There are indications Eschman will get busier.  “There are about 250 vintage baseball clubs across the country who are active, and some clubs have up to seven or eight teams, each with a 15-man roster,” he says.  “So I think there are well over 10,000 vintage baseball players out there.  We’re at the ground level of where the vintage baseball phenomenon is going to go.”

Eschman has a website (www.dutchbats.com) and sells each of the vintage bats online for $70.

He took his game to a new level earlier this year when he entered, and won, the Metro East Start-Up Challenge, the region’s first business start-up competition.
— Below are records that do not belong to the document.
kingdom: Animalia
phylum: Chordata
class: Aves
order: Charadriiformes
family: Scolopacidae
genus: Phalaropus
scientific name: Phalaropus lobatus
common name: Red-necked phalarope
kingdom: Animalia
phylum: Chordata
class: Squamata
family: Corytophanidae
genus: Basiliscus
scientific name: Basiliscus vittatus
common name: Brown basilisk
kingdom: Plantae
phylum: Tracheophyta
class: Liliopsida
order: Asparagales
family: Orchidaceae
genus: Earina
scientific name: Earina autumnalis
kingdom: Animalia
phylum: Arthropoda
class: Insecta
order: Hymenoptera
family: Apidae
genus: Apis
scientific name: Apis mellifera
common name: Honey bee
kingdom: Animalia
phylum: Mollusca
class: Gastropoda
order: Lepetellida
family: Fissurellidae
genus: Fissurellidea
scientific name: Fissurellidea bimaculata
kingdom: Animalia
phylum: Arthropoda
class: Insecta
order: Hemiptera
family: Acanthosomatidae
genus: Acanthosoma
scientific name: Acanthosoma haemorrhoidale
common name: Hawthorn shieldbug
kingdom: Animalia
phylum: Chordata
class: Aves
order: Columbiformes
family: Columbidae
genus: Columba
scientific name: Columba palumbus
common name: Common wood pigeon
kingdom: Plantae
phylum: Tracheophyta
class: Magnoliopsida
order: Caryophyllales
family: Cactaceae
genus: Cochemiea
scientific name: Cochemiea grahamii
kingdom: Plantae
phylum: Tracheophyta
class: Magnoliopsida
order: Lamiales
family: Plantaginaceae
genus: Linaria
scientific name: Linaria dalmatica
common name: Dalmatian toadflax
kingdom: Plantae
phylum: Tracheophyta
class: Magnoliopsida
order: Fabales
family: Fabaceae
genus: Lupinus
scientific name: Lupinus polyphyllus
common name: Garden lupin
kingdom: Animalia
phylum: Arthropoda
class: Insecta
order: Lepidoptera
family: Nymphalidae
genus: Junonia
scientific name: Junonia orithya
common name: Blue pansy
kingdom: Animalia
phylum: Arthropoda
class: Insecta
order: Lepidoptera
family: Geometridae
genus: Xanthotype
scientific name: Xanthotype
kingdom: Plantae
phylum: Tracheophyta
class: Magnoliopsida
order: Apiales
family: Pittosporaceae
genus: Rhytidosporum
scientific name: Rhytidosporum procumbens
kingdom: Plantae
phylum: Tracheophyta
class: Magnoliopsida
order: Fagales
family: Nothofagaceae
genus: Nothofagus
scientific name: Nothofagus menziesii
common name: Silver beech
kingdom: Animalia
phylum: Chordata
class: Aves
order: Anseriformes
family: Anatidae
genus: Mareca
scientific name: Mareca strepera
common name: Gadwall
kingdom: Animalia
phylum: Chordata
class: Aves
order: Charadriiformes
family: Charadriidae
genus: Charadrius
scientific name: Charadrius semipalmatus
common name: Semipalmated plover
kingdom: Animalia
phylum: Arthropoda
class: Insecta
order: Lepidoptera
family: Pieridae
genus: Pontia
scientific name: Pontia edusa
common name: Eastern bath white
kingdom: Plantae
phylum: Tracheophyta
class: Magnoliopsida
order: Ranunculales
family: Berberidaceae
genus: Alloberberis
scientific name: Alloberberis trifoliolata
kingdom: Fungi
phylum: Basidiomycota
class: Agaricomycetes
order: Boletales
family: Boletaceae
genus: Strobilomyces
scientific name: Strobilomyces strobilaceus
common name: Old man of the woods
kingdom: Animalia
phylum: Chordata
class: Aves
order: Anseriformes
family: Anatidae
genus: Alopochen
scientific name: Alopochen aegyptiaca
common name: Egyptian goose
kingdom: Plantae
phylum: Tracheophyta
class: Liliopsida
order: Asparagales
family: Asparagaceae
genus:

Eschman grabbed the $10,000 first-place prize, which he plans to plug back into Old Dutch Classic Bats’ expansion.

Eschman has produced about 100 of the vintage bats so far.  His winning of the Metro East competition begs the question, will vintage bat making become more than just an expensive hobby for Eschman, who by day is general manager of community publications for the Belleville News-Democrat newspaper?

“I have a couple of plans.  I’ve laid out a schedule of what happens when I hit certain production milestones.  At some point I would finance a larger production lathe.  That’s in the works.  So is this a hobby or a job?  I never really saw myself as a manufacturer per se.  I saw myself as a guy trying to make a little income from a hobby that he loves,” says Eschman.

“For now, my motivation is to continue to have fun and be creative.”